José Antonio Álvarez Gundín

Muerte de un héroe

Al padre Miguel Pajares le habría gustado saber que sus últimos días, con los que ha culminado el mayor acto de heroísmo que cabe en una persona, como es entregar su vida para salvar la de otros, también han rendido un servicio impagable a todos los españoles. Haberlo traído a nuestro país ha sido un acierto y un privilegio porque nos ha dado la ocasión de dignificarnos como comunidad y de reivindicar los principios éticos como guía de conducta. Su combate contra el ébola nos ha sanado, aunque sea provisionalmente, del virus del sectarismo y ha establecido una tregua en la disputa política. Hasta los profesionales del navajeo partidista y del odio emboscado en Internet han suspendido las hostilidades. En torno al misionero hemos pactado un consenso espontáneo y sincero, tal vez porque todos necesitamos una figura ejemplar que nos rescate de una sociedad vapuleada por la corrupción, la golfería y la incompetencia. Pensar que el padre Pajares es uno de los nuestros nos redime de la cochambre moral que exhala tanto personajillo público y nos devuelve la auténtica escala de valores que nunca debimos perder en los días de las vacas gordas.

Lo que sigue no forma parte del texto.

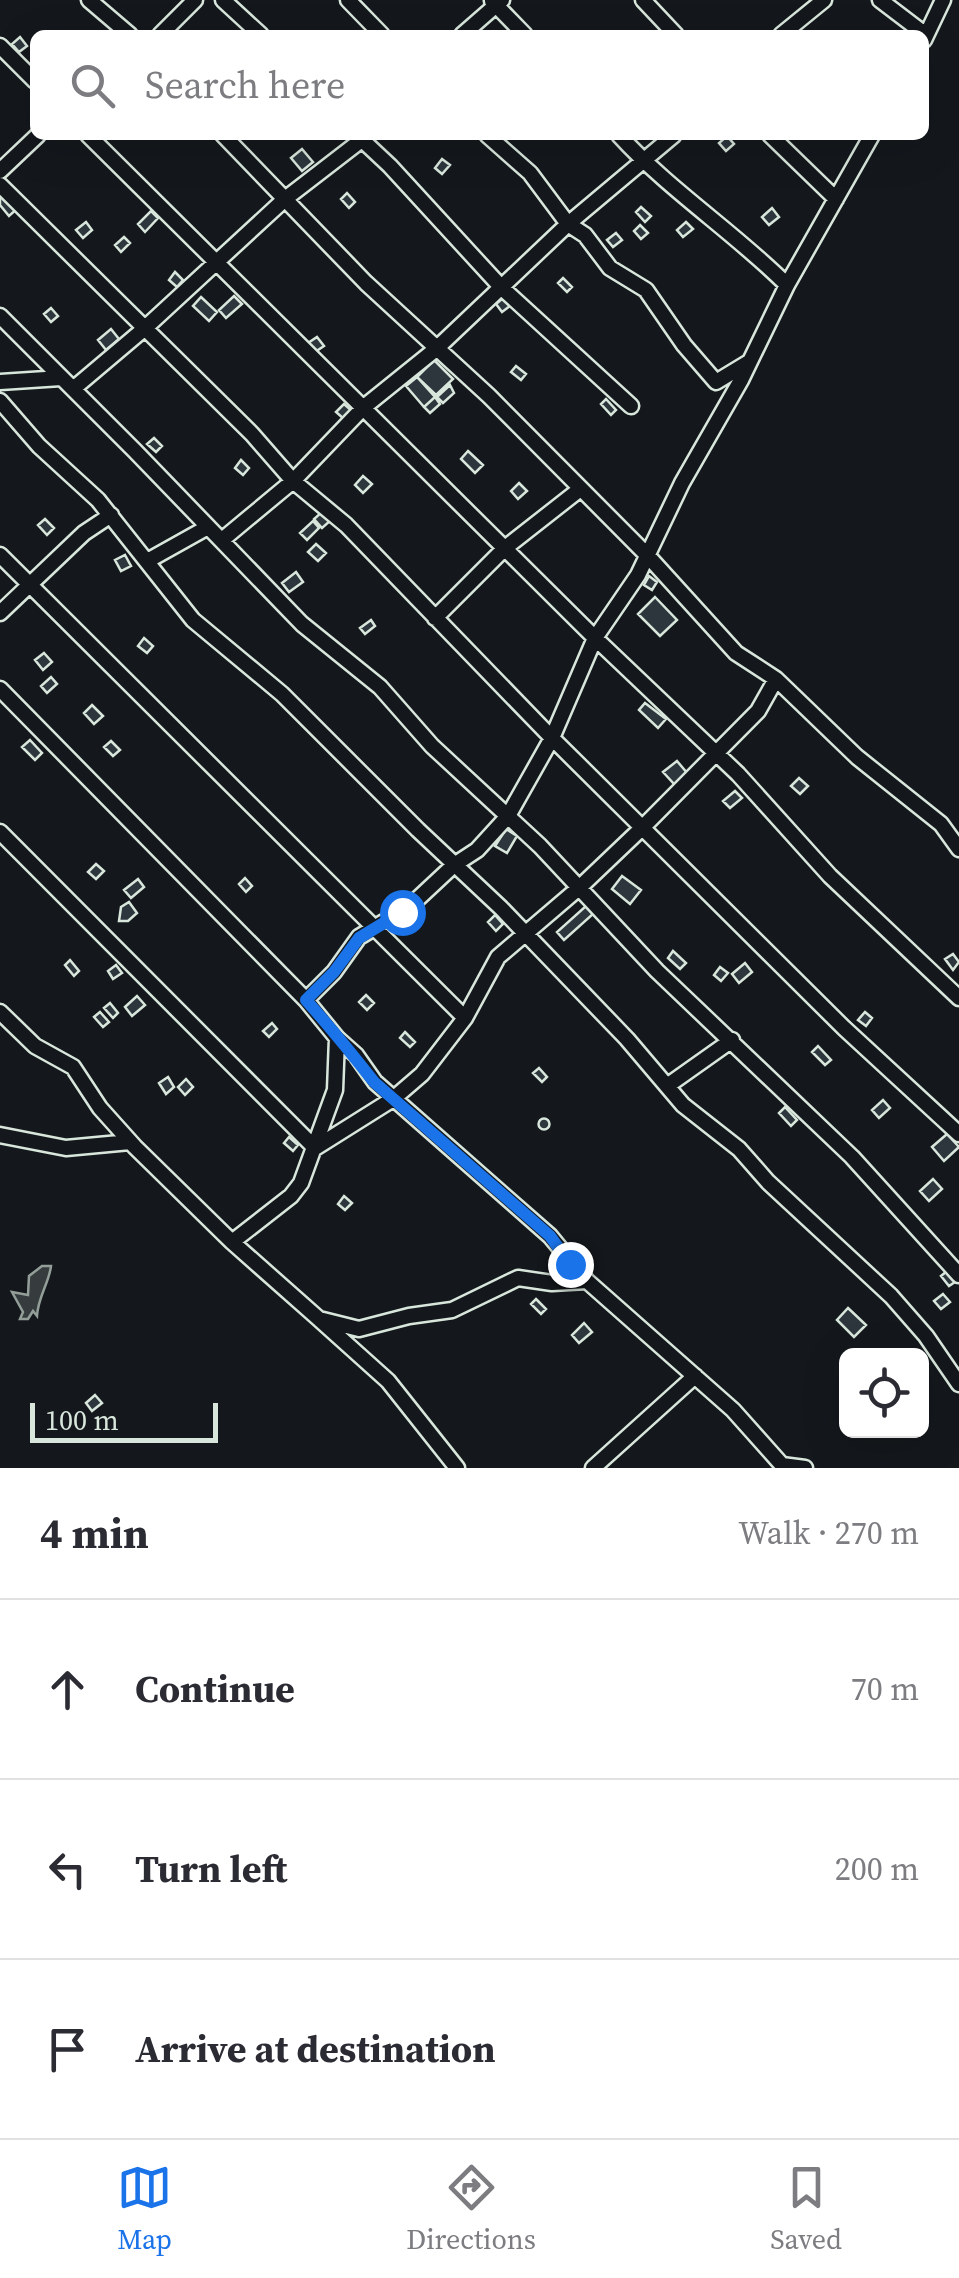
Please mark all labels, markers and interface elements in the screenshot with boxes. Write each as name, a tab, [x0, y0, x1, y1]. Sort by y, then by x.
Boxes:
search box	[30, 30, 929, 140]
icon: search	[65, 58, 120, 113]
text: Search here	[145, 59, 345, 111]
route start	[380, 890, 426, 936]
route end	[548, 1242, 594, 1288]
map controls	[839, 1348, 929, 1438]
button: locate	[839, 1348, 929, 1438]
scale bar	[30, 1398, 218, 1442]
text: 100 m	[45, 1401, 119, 1439]
text: 4 min	[40, 1504, 149, 1562]
text: Walk · 270 m	[738, 1511, 919, 1555]
icon: ahead	[40, 1662, 95, 1717]
text: Continue	[135, 1663, 295, 1715]
text: 70 m	[851, 1667, 919, 1711]
icon: left	[40, 1842, 95, 1897]
text: Turn left	[135, 1843, 287, 1895]
text: 200 m	[835, 1847, 919, 1891]
icon: arrive	[40, 2022, 95, 2077]
text: Arrive at destination	[135, 2023, 496, 2075]
tab: Map	[117, 2160, 172, 2258]
tab: Directions	[406, 2160, 536, 2258]
tab: Saved	[770, 2160, 842, 2258]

Su muerte no ha sido en vano y ha servido, además, para recordarle al progresista Obama que es una indignidad ocultar un suero que puede curar el ébola hasta que el virus ha infectado a dos norteamericanos. Conviene recordar que el número de muertos por la epidemia superó ayer la barrera de los mil. Si de aquí en adelante, gracias a ese medicamento miles de africanos logran salvar sus vidas, no será mérito del presidente norteamericano, sino de un cura ejemplar llamado Miguel Pajares, que con su coraje y su agonía ha desenmascarado la impostura de las naciones poderosas.